According to the Älgskadefondsföreningen (‘Elk damages fund association’), Swedish motorists paid an average of 37,000 kronor to repair their vehicles following a collision with a wild boar.
By comparison, hitting an elk causes an average of 29,000 kronor in repair costs, while accidents involving the common deer cost drivers around 17,000 kronor per accident.
The wild boar’s height is the primary reason for the beast’s capacity for causing costly car wrecks, according to Fredrik Valgren, an auto damage specialist with the Länsförsäkring Kronoberg insurance company, which cooperated in the study.
“The reason that wild boars cause the greatest material injury is that the wild boar’s centre of gravity sits at the same height as the car’s front end.
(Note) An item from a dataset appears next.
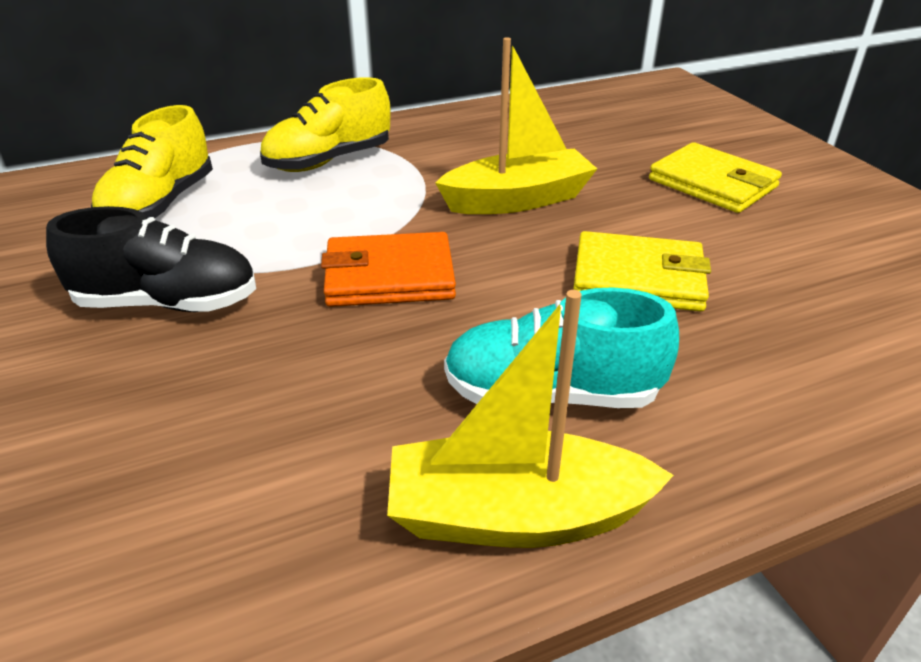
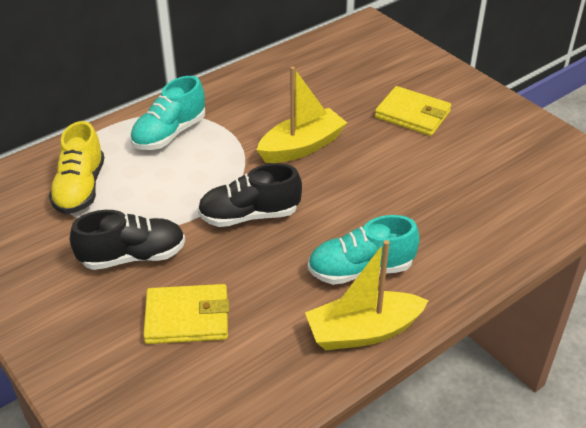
camera: 15 degrees left, 5 degrees up
(329, 161) = (169, 134): yellow shoe -> turquoise shoe
(389, 276) = (249, 215): orange wallet -> black shoe
(638, 278) = (385, 192): yellow wallet -> yellow wallet (187, 317)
The impact is strongest where the car’s most expensive components are housed,” he said in a statement.
Swedish roads were the site of 39,527 accidents with large game in 2008, including 5,118 with elk, 2,462 with wild boars, and 30,982 involving deer.
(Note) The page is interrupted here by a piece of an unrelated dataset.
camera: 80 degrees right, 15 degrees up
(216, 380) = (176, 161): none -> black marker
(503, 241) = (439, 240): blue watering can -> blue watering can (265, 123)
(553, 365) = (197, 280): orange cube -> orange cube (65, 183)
While deer are the least costly type of animal to hit on a per-accident basis, according to the study, the high number of accidents makes car-deer collisions the most costly overall, resulting in more than 526 million kronor in vehicular damages in 2008.
By comparison, the total cost of elk collisions came to 148.4 million kronor, while wild boar accidents resulted in a total of just over 91 million kronor in car repairs.
The association hopes the study’s results will remind politicians of the importance of funding measures to hinder the animals from reaching Swedish roads, and to curb the explosive growth in wild animal herds in Sweden.